Nvidia Waiting In the Wings In FTC-Intel Dispute 143
The NY Times has a Bits Blog piece speculating on some of the fallout if the FTC prevails in its anti-competition lawsuit against Intel. The Times picks out two among the 26 remedies proposed by the regulator, and concludes that they add up to Nvidia being able to license x86 technology. This could open up 3-way competition in the market for combined CPU-graphics chips. There is a good deal of circumstantial evidence pointing to the possibility that Nvidia has been working on x86 technology since 2007, including the presence on its employment rolls of more than 70 former Transmeta workers.
Re:Ugg... (Score:5, Informative)
IBM gave up?
16-core 4GHz processor modules would like to have a word with you.
http://en.wikipedia.org/wiki/POWER7 [wikipedia.org]
Re:Ugg... (Score:4, Informative)
VIA is still at it, they're just attacking the Atom end of the market, now. This is where they were before Atom came along, but they have been developing newer processors.
Re:Ugg... (Score:3, Informative)
It seems you forgot ARM processors...this tiny, insignificant part of the market which, by now, perhaps ships more CPUs annually than Intel has ever produced.
Re:Ugg... (Score:3, Informative)
Re:Is x86 shit? (Score:5, Informative)
There have been quite a few different architectures, all supported by Microsoft and Windows.
http://en.wikipedia.org/wiki/PowerPC [wikipedia.org]
http://en.wikipedia.org/wiki/IA64 [wikipedia.org]
Even though Microsoft abandon PowerPC long ago (XBox excluded), they still support IA64 to this day.
The biggest problem hasn't really been vendor support, but compatibility.

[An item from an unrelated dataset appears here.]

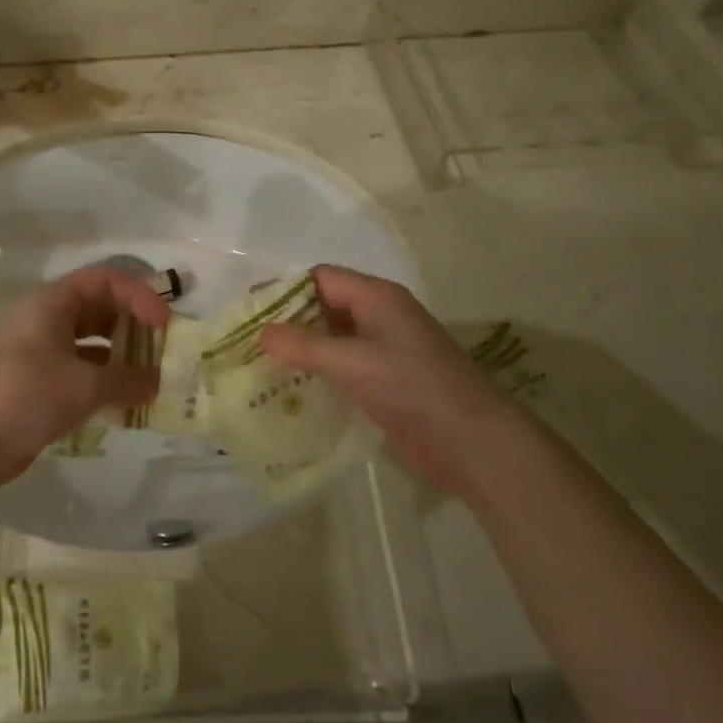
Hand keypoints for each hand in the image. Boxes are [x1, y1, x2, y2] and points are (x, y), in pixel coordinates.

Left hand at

PowerPC held Apple back for the longest time because users had no good solutions for running x86 Windows apps when needed, whereas now they have WINE and native booting. IA64, while having some x86 compatibility, does not have clear enough benefits for consumers, and generally runs existing apps slower.
Ironically enough, AMD pretty much killed IA64 and gave x86 a longer life when they came out with x86-64, thus cutting off Intel's attempts to replace x86. Smart business decision for AMD, but it hampered attempts to replace x86.

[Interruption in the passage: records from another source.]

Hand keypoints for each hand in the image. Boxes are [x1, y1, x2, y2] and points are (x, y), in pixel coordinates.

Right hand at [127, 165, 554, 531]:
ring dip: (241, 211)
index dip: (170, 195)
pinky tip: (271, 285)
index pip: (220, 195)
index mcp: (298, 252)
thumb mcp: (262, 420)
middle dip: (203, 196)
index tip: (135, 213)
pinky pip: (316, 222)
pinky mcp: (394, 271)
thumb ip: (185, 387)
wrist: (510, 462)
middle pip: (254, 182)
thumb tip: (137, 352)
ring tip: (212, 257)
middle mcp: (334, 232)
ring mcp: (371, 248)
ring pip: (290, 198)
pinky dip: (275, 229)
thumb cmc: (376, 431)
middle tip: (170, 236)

Re:Ugg... (Score:3, Informative)
Re:Is x86 shit? (Score:1, Informative)
While there's no absolute line between what counts as RISC and what counts as CISC, all x86s released today are more RISCy than a direct to silicon version of their entire instruction set. They really couldn't do it natively these days.

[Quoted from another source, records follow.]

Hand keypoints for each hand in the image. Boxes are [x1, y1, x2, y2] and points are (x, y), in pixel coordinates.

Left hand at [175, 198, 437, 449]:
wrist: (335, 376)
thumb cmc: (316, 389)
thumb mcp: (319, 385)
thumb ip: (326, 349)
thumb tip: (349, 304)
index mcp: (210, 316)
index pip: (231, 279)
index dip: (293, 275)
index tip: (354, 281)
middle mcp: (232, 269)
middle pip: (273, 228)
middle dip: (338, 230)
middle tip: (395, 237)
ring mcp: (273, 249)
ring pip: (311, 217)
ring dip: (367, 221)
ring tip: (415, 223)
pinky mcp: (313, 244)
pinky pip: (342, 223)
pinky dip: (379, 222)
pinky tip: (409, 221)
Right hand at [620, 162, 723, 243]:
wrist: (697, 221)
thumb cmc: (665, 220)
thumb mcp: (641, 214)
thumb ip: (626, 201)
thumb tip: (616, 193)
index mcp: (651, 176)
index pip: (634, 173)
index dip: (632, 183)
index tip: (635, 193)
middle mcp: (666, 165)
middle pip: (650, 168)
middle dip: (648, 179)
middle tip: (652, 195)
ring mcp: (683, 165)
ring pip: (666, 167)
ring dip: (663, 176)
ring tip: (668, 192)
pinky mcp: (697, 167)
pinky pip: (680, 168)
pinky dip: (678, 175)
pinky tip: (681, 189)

As for power savings running in the native RISC code or via a decoder, well the decoder is a very small percentage of a typical CPUs real-estate and it does more than just translate anyway (it's what allows for superscalar execution, etc. -even low power embedded CPUs have an instruction decoder of some sort these days).
There is a way in which the x86 does lose out to other architectures in terms of power efficiency though. It simply doesn't have the mechanisms to scale its speed up and down as required. eg. ARM has PLL registers and run levels to set its clock rate at run time and a way for interrupts to quickly turn the CPU on, execute and turn it back off again. The x86 will never have those features (kind of hard to put something like that in without breaking backwards compatibility).
Re:Competition is a Good Thing (Score:3, Informative)
Power is dead? Tell that to Nintendo, Microsoft and Sony, all of whom are using PPC chips of various kinds in their current generation consoles.
Cell is basically a PPC core with a bunch of specialist number-crunching coprocessors attached. And its by no means dead unless you consider the fact that a Cell CPU is found in every one of the 27 million and counting PS3 systems out there as being dead.
I will grant that PPC is dead as a desktop CPU with x86 being the only viable solution at this point for mainstream general purpose computers.